Social engineering attacks don't necessarily rely on complex code vulnerabilities. Their core method is to exploit habits, trust, anxiety, and information asymmetry to trick users into performing dangerous operations themselves.

Over the past two years, phishing attacks targeting users, private key thefts, malicious authorizations, and address poisoning scams have become very high-frequency sources of asset loss in Web3. This indicates that hackers aren't always fixated on breaking smart contracts themselves, but are increasingly turning their focus towards user operations and off-chain systems.

Common social engineering attacks often revolve around one word: deception.

For example, attackers might use dusting attacks, airdropping NFTs, fake reward claims, or fraudulent event pages to trick users into clicking and granting authorizations. When a user mistakenly thinks they are just claiming a reward, they might actually be granting a malicious contract permission to transfer their assets, which are subsequently stolen.

Another example is using trojans, clipboard hacks, malicious browser extensions, or fake input interfaces to steal seed phrases and transaction information. For users, the most dangerous aspect is that these attacks often don't occur on-chain, but within the everyday devices and habits of the user.

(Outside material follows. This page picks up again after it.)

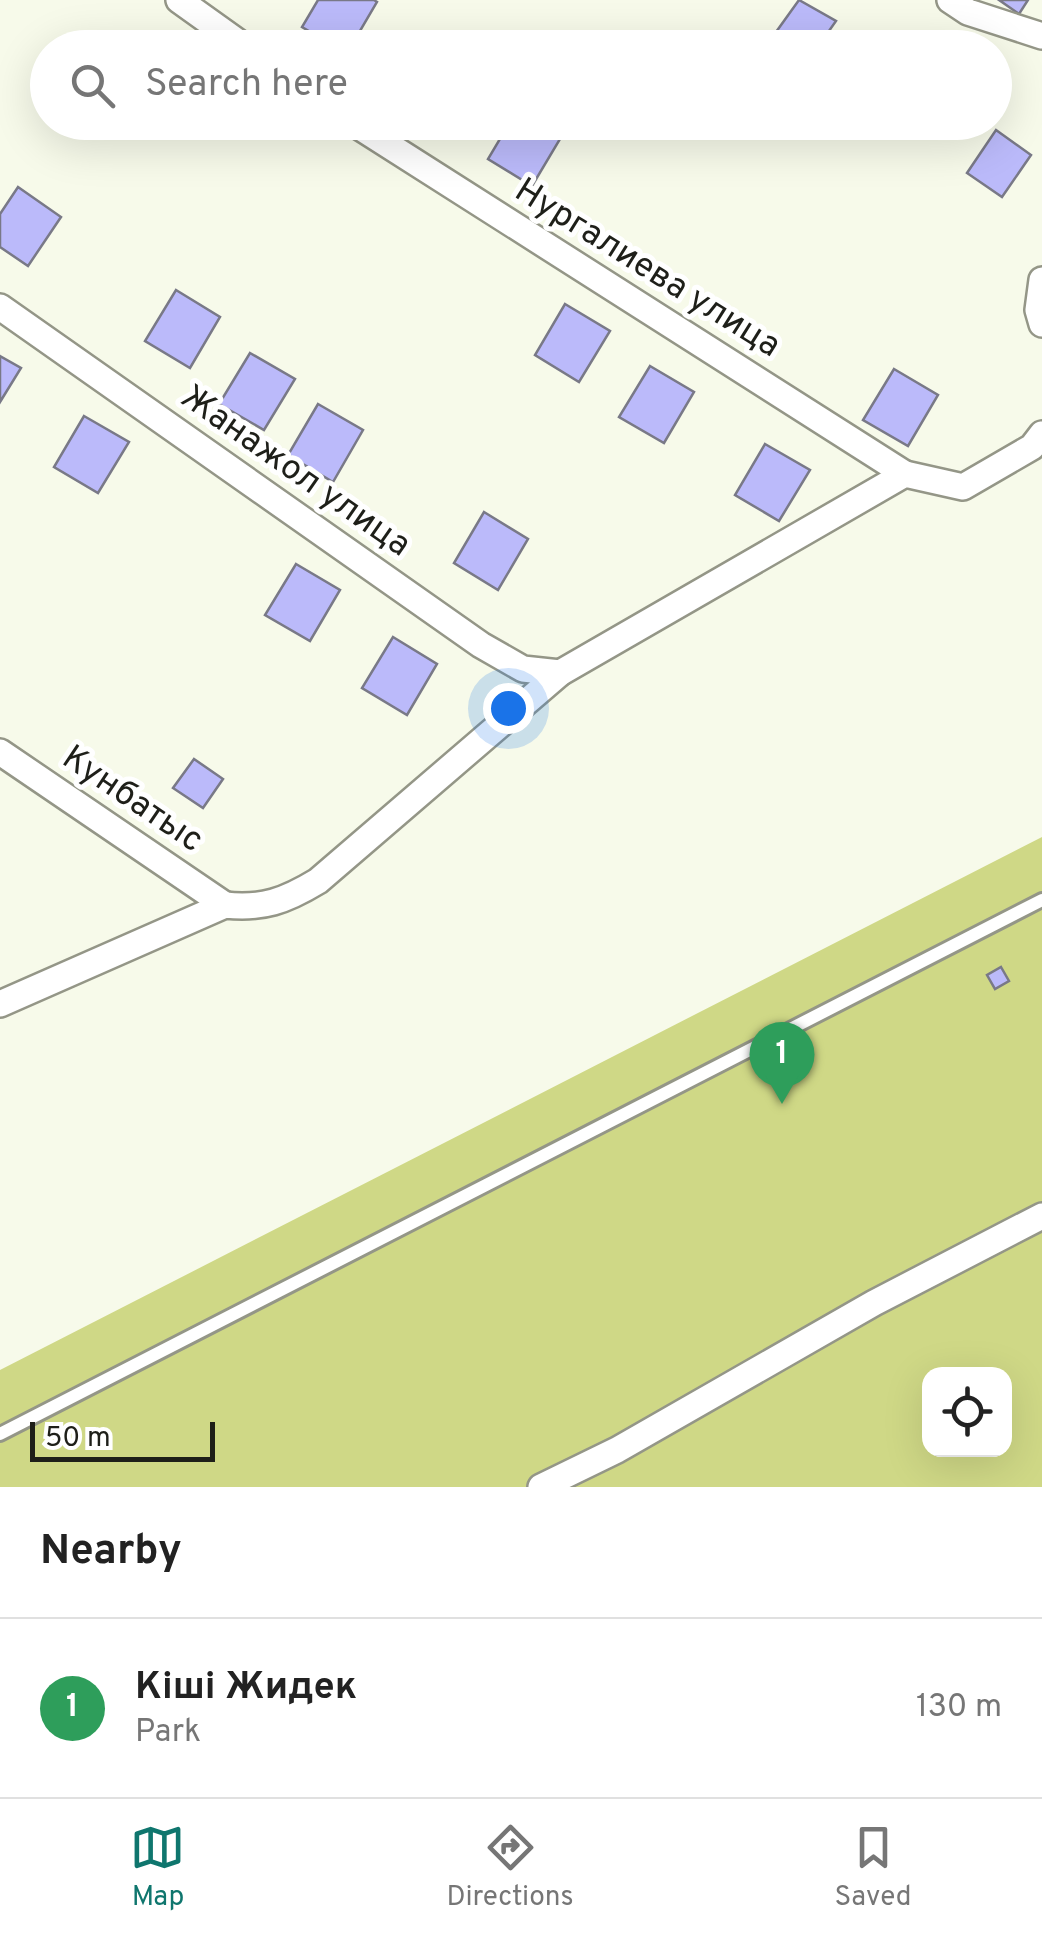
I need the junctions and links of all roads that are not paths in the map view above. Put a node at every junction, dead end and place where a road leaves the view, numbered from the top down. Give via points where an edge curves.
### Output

The most worrying thing about this type of risk is that it attacks not code, but habits.

Many users fall victim not because they don't understand security, but because they are too familiar with the operations. So familiar that they click "Confirm" without thinking, copy addresses from history, claim airdrops without verifying, or follow instructions from a customer support DM. Attackers exploit this familiarity, hiding the risk within the most routinized operational paths.

Therefore, when operating on-chain, especially when using DeFi protocols, cross-chain bridges, trading tools, or new project pages, managing approvals and verifying transactions must become fundamental habits. Do not grant large, long-term approvals to unfamiliar DApps. Do not enter your seed phrase on unknown websites. Do not trust customer support DMs. Do not directly copy addresses from transaction history. Do not ignore risk warnings from your wallet.

Final Thoughts

Even with the market being so cold, we must still say: cross-chain bridges are usable, DeFi is participable, and new chains and applications are tryable.

However, we need to understand that the more extensive your on-chain activities, the more complex the risk structure becomes. Just as we used to talk about wallet security, the main point was "don't leak your seed phrase." While this statement is certainly not wrong, in the current practical context, it is definitely insufficient:

Because security issues today have expanded from "who controls your private key" to multiple dimensions. It's not just about keeping your seed phrase safe, but also about securing your actions when connecting to DApps, approving contracts, signing transactions, transferring across chains, and cleaning up old approvals. For regular users, the simplest security principle can be summed up in one sentence:

Do not confirm what you don't understand. Do not authorize what you're unsure about. Do not transfer what you haven't verified.